Los riesgos de prometer el paraíso desde la góndola de la farmacia
La disfunción sexual eréctil obedece -entre otras- a dos causas principales: psicológicas y vasculares. De incidencia variable, dibuja una curva en la que los motivos emocionales predominan entre los más jóvenes; y los vasculares, entre los hombres mayores.
Para todo este universo, llegó el Viagra (sildenafil) y produjo una revolución. Su reconocida eficacia no sólo aportó alivio terapéutico para millones de personas, al mejorar su vida sexual, sino que hasta trajo efectos sociales inesperados: es una de las causas (no revelada) por las que en los últimos años ha aumentado el número de hombres que se casan con mujeres mucho más jóvenes que ellos.
La búsqueda de supuestos afrodisíacos estuvo, desde la antigüedad, siempre presente; basta con recordar el ejemplo del pobre rinoceronte, que pagó con su probable extinción la creencia de que su cuerno aumenta el vigor viril. Pero la realidad es que ni brebajes ni hechizos funcionaron hasta la llegada del sildenafil. Notablemente, su éxito no es sólo clínico: triunfó arrolladoramente por la forma en que sus efectos acompañan las aspiraciones de nuestra cultura. Es farmacología al servicio de la ilusión de éxito.

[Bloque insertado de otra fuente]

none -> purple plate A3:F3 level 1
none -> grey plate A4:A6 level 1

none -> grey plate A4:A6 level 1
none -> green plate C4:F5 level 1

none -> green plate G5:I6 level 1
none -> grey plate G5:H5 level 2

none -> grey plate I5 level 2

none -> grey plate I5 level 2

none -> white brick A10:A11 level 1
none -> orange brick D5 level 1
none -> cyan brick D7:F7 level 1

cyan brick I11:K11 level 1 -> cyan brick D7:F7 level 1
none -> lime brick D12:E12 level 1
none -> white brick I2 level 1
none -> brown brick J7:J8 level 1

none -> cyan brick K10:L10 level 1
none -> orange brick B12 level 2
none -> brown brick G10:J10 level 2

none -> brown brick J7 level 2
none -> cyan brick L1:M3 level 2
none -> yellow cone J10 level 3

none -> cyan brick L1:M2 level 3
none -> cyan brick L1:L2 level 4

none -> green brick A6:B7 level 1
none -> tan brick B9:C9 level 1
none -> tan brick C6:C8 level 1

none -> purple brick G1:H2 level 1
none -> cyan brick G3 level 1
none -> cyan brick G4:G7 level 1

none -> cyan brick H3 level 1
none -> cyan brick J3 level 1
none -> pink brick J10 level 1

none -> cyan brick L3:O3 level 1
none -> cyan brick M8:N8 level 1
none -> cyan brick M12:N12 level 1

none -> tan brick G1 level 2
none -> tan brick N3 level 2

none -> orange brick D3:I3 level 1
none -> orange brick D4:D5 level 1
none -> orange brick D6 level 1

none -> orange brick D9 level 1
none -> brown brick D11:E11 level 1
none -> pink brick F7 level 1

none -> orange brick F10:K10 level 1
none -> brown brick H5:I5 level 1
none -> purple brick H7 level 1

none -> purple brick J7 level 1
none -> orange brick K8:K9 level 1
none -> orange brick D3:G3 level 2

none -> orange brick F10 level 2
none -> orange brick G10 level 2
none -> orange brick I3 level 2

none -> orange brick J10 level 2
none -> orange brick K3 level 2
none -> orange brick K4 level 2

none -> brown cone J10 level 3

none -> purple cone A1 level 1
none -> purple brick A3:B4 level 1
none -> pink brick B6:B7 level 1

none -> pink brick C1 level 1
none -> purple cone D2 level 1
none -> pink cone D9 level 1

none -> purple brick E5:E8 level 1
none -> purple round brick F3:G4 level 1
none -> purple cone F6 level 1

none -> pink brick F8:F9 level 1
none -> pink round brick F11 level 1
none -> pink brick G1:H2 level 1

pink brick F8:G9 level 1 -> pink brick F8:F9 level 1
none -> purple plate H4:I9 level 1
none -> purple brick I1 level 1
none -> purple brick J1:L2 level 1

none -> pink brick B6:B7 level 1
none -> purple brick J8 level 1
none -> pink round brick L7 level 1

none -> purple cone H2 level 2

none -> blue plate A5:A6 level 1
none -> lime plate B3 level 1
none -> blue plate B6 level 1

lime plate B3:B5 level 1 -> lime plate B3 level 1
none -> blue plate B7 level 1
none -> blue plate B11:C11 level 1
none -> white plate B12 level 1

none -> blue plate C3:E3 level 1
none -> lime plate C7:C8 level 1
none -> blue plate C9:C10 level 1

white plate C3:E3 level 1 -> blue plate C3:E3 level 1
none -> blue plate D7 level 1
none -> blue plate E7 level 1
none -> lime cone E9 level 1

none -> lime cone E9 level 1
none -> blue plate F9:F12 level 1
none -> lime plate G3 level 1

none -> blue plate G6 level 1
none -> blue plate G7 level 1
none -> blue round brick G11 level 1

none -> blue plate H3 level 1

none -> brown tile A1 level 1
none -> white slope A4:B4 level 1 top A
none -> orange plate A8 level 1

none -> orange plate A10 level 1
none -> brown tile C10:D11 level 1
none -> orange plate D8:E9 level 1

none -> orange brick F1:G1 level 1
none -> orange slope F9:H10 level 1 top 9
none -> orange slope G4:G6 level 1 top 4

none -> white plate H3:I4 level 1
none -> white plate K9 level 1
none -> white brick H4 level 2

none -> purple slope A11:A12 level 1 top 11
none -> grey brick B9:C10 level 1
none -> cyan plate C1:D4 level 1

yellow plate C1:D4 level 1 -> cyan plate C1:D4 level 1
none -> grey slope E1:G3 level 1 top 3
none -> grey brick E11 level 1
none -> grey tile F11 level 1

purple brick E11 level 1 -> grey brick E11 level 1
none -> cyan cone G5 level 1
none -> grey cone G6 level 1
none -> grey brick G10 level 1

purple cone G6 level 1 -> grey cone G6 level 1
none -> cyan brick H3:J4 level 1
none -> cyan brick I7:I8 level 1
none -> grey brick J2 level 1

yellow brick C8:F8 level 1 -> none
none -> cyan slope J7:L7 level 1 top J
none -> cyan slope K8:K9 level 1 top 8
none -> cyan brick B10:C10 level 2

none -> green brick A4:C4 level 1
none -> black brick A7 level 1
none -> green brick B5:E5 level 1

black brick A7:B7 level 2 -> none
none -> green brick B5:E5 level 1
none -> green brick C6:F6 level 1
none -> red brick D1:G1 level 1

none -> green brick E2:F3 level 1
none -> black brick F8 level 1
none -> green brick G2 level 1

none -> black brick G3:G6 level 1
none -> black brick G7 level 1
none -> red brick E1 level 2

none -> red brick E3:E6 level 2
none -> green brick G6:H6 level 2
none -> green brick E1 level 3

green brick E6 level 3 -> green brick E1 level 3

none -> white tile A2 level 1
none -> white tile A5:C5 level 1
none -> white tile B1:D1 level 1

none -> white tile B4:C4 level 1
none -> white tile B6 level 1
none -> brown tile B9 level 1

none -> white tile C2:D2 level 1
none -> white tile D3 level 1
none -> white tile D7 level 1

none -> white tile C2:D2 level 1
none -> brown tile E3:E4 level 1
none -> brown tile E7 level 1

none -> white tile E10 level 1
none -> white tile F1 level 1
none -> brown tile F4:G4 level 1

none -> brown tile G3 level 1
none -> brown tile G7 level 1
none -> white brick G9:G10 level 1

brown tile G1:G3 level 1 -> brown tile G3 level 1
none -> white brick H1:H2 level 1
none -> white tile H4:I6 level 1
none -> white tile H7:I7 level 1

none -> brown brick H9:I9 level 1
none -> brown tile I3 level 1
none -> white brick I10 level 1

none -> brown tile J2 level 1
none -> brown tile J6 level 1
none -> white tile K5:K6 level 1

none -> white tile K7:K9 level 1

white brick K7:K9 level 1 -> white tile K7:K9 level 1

Paralelamente, y también en forma creciente, ha ido aumentando su uso con fines llamados "recreativos", es decir, la utilización ocasional del fármaco por parte de personas sin dificultades sexuales, pero en busca de una performance superior a la habitual. En una cultura que impone al hombre el mandato de la erección como prueba de virilidad, y del buen desempeño como requisito de éxito, el Viagra promete (no siempre cumple) una fiesta para la autoestima masculina. Y aquí reside el peligro potencial: todo aquello que produce engrandecimiento narcisista es rápidamente adictivo. El mayor problema que generan estos medicamentos es la dependencia tras el uso reiterado, por lo que es importante estar advertido.
Vivimos en una sociedad en la que se naturalizó la sobreestimulación como puerta hacia el placer o la diversión. Sentir o poder "todo" aparece como una nueva quimera en el afán de derribar límites y negar los condicionamientos que nuestra dimensión personal nos impone. En sintonía con esto se multiplica la oferta de productos que, bajo el disfraz de ciertas etiquetas (natural, orgánico, medicina china) y sin eficacia científicamente probada, prometen el paraíso en la góndola de la farmacia.
No hay nada de malo en que alguien pretenda divertirse una noche. Lo malo está en olvidar que formamos parte de una cultura que consume y consume (alcohol, drogas, Viagra, tratamientos estéticos) para olvidar nuestra inevitable "incompletud". La cuestión, finalmente, no está en lo que se toma, sino en el para qué.